(Collected data)
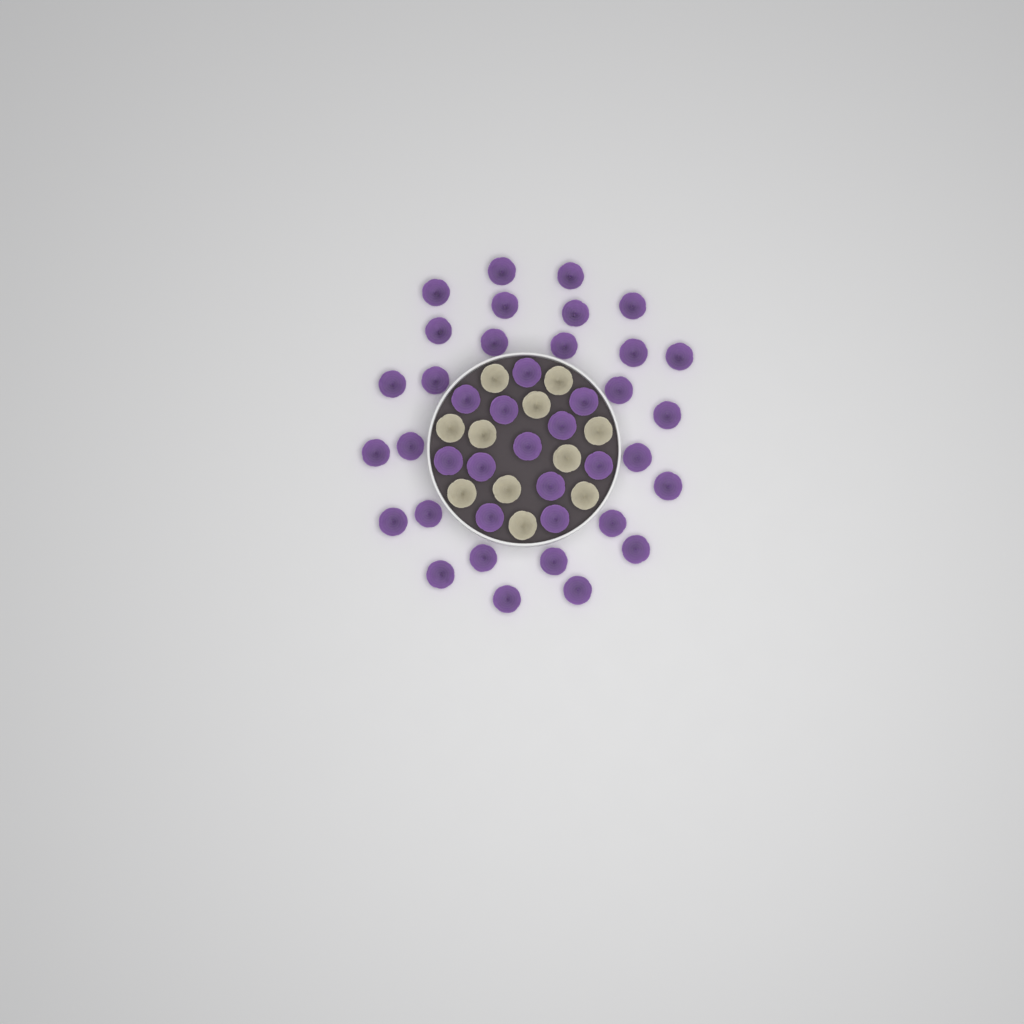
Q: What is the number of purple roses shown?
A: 40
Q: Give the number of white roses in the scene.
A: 11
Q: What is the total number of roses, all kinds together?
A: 51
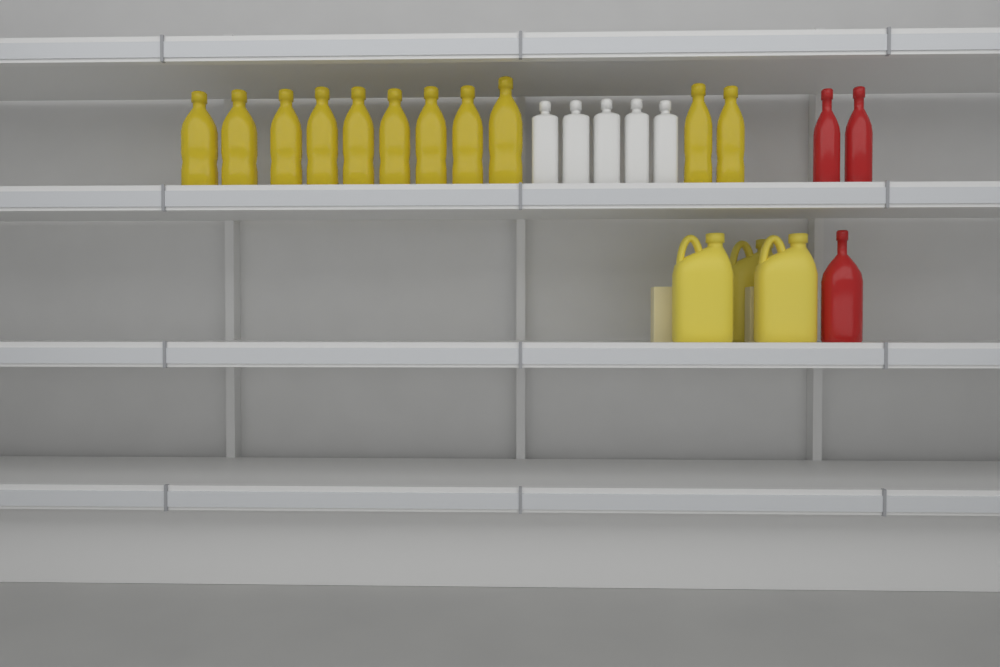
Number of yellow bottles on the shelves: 11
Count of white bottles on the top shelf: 5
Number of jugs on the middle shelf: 3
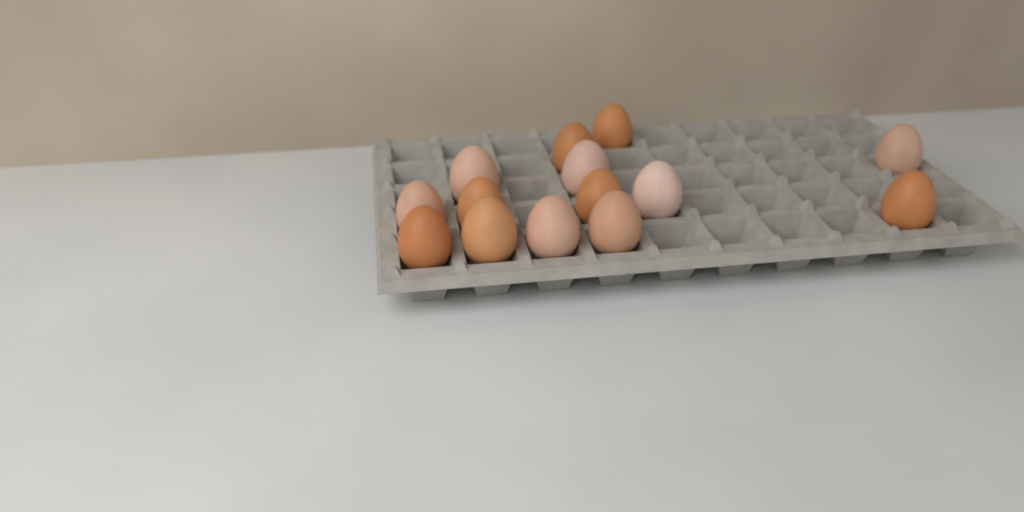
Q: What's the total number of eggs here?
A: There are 14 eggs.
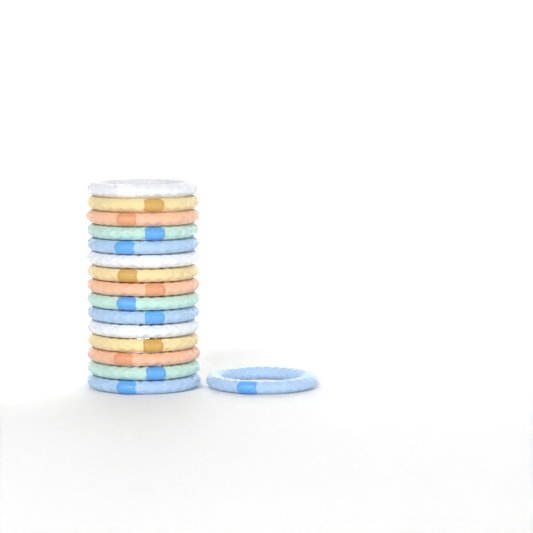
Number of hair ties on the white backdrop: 16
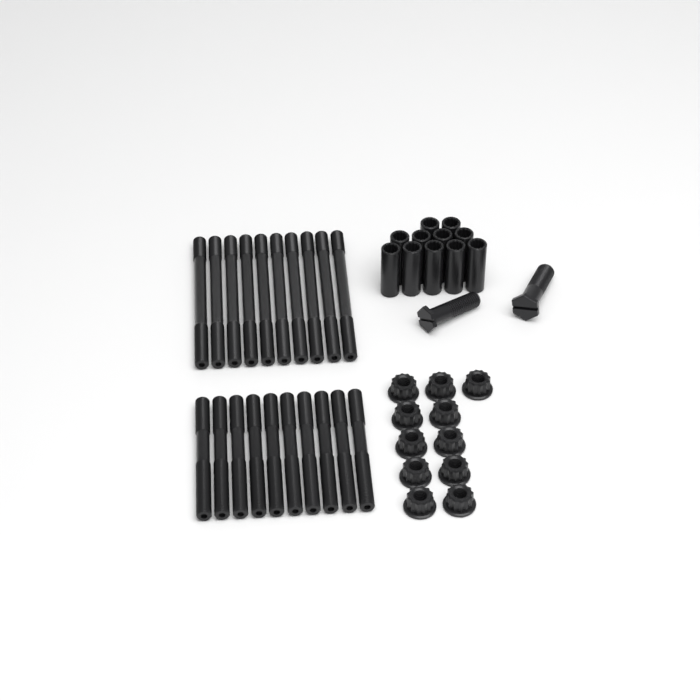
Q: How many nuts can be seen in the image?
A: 11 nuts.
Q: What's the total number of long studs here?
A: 10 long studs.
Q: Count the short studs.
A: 10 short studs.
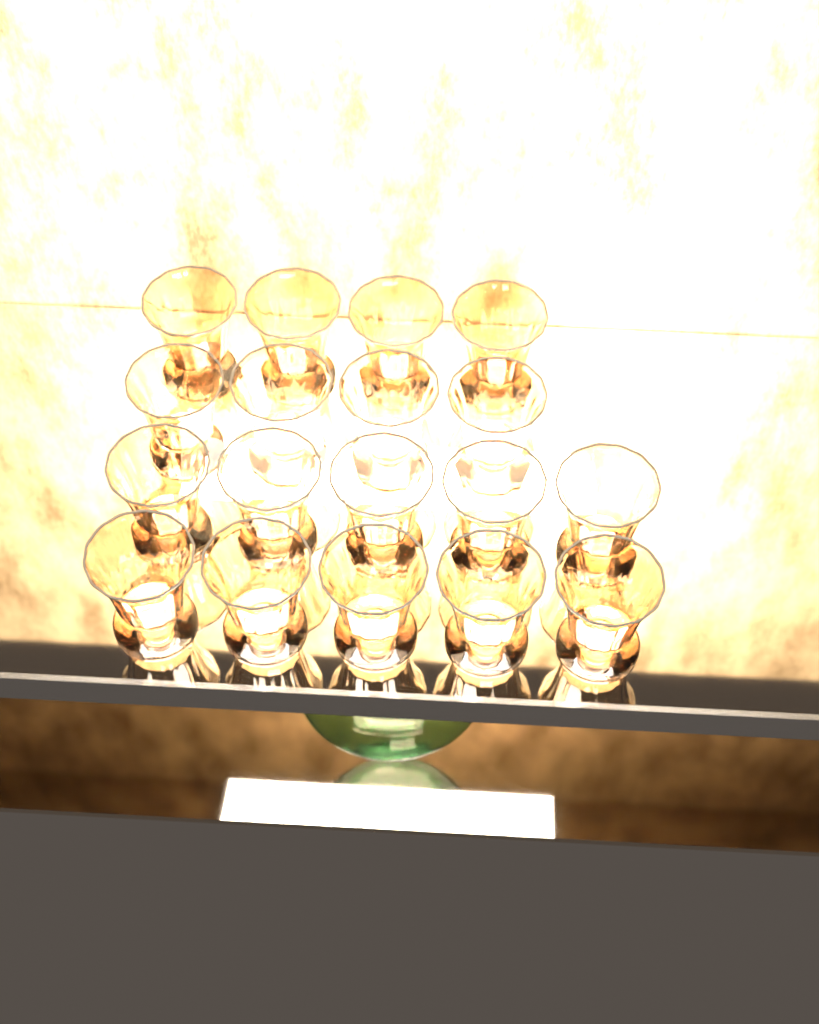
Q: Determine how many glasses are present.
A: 18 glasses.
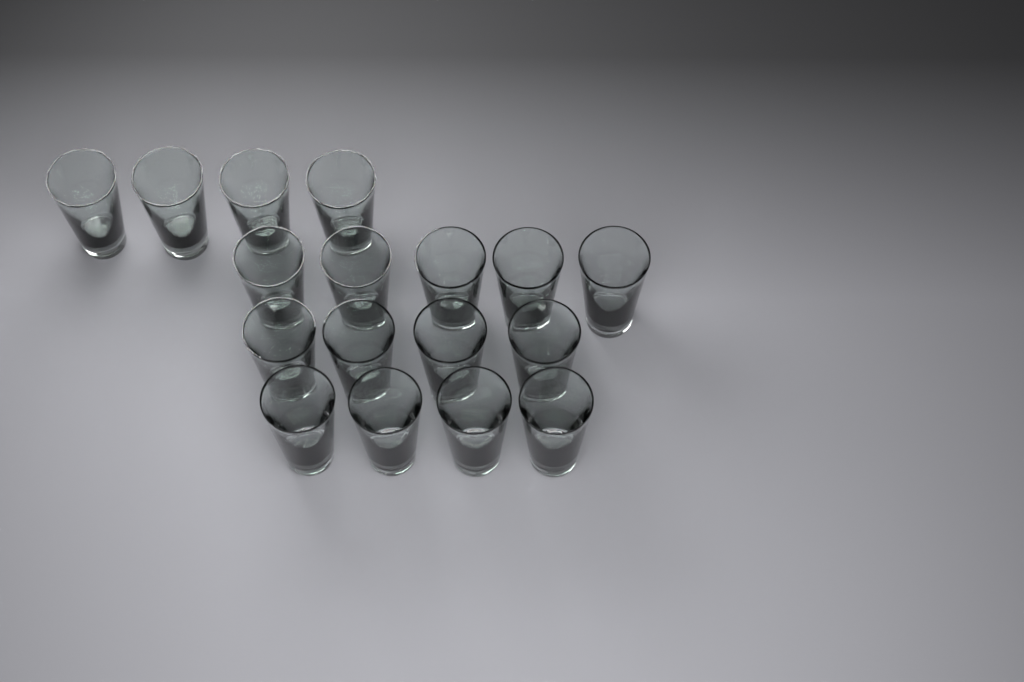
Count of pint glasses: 17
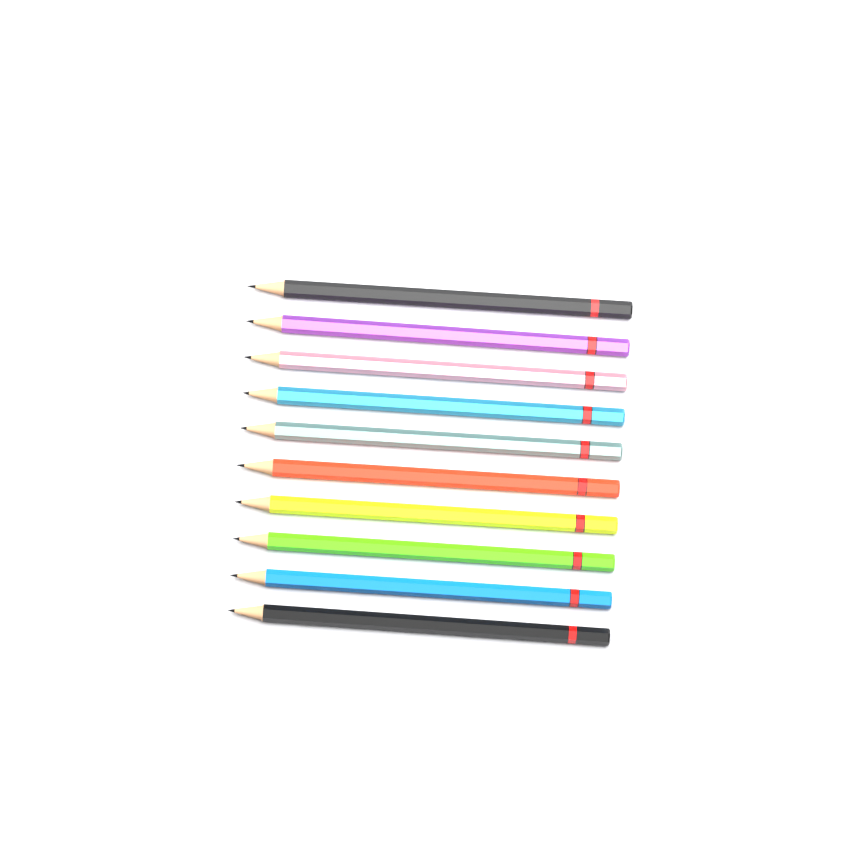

## What you have to do
Pick out every line of the records above that contains the string "long", and copy each such line in full.

## Result of this exercise
Q: What's the total number of long studs here?
A: 10 long studs.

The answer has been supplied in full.